Hayatındaki farklı dönemlerin, yaşadığı olayların ve yürüttüğü faaliyetlerin hala tam olarak anlaşılamadığı, siyasi dehasıyla tarihe geçen Sultan Abdülhamit’in bilinmeyen bazı yönleri ve hedefleri Prof. Dr. Bülent Arı ve Doç. Dr. Teyfur Erdoğdu tarafından mercek altına alındı.

Sultan Abdülhamit’in politika ve yönetim tarzını ele alan Doç. Dr. Teyfur Erdoğdu, Abdülhamit’in kendinden önce gelen Sultan Abdülmecit dönemindeki sefahat ve rehavetin sonuçlarından dolayı istediği politikaları tam olarak uygulayamadığını belirtti.

“Yurtta Sulh Cihanda Sulh” ilkesini ilk olarak Sultan Abdülhamit’in uyguladığını vurgulayan Teyfur Erdoğdu, onun savaş yanlısı biri olmadığını fakat kendi döneminde iki tane savaşa girmeye mecbur bırakıldığını ifade etti.

Teyfur Erdoğdu “Abdülhamit döneminde, 5.Murat’ın tekrar tahta çıkması için çaba sarf eden de İngiltere’ydi.

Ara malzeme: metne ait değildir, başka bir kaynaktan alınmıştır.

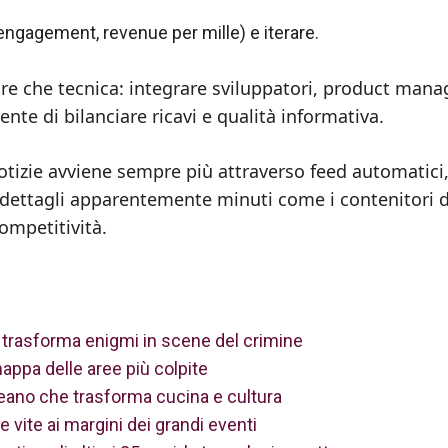
engagement, revenue per mille) e iterare.
oltre che tecnica: integrare sviluppatori, product mana
ente di bilanciare ricavi e qualità informativa.
otizie avviene sempre più attraverso feed automatici
i dettagli apparentemente minuti come i contenitori d
ompetitività.
ro trasforma enigmi in scene del crimine
appa delle aree più colpite
reano che trasforma cucina e cultura
le vite ai margini dei grandi eventi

Onun yapmış olduğu birçok faaliyet atıl bırakılmak isteniyordu. Meclis-i Mebusan’a ara verilmesini eleştirenler ve Abdülhamit’e despotluk sıfatı yakıştıranlar onu hiç anlamadı. Meclis öyle bir haldeydi ki savaşın olumsuz sonuçlarına karşı alınacak önlemlerin ve yenilenme hareketlerinde alınacak kararların çoğu onaydan geçmiyordu” dedi.

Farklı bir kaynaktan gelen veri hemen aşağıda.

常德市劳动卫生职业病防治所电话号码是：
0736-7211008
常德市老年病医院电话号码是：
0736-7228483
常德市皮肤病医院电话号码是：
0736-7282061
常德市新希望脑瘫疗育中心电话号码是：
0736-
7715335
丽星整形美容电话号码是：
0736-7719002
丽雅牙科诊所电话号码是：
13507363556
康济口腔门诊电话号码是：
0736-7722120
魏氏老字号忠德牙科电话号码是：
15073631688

Abdülhamit Sarraflarla da Mücadele Etti

Sultan Abdülhamit’in daha çok kültürel ve sanatsal alandaki çalışmalarına değinen Prof. Dr. Bülent Arı ise onun fotoğraf, pul, soba ve çini alanında yaptığı koleksiyonların günümüze sosyal ve ekonomik olarak getirdiği katkıları ele aldı. Abdülhamit’in bilimdeki atılımlarını anlatan Bülent Arı, onun kütüphane arşivciliğine ve kitap çevirilerine verdiği öneme değindi. Bülent Arı “Abdülhamit saray ahalisindeki muhalif entrikalarla da uğraşmak zorundaydı. O dönemde Abdülhamit’in düşmesi için sarrafların Osmanlıya verdiği zarar bütün tarihçiler tarafından biliniyor. Zamanın ittihatçıları tarafından yalan raporlar verilmesi dönemin bilgi kaynaklarında tahrifata yol açtı. Bir istihbarat tekniği olarak jurnal sistemi çok eleştiriliyordu fakat bu yolla Amerika’nın Irak petrolleri üzerindeki ekonomik politikası açığa çıkmıştı. Abdülhamit’e muhalif olup ona iftira atan edebiyatçıların ve siyasi kimliklerin daha sonra yaptıkları şeyin yanlış olduğu konusundaki itirafları bir kere daha onun ne kadar ileri görüşlü olduğunu ispatlıyor" dedi.

Söyleşinin sonlarına doğru soru ve cevap kısmındaki bölümde dinleyiciler Prof. Dr. Bülent Arı ve Doç. Dr. Teyfur Erdoğdu ile karşılıklı konuşma imkanı buldukları için teşekkür ettiler.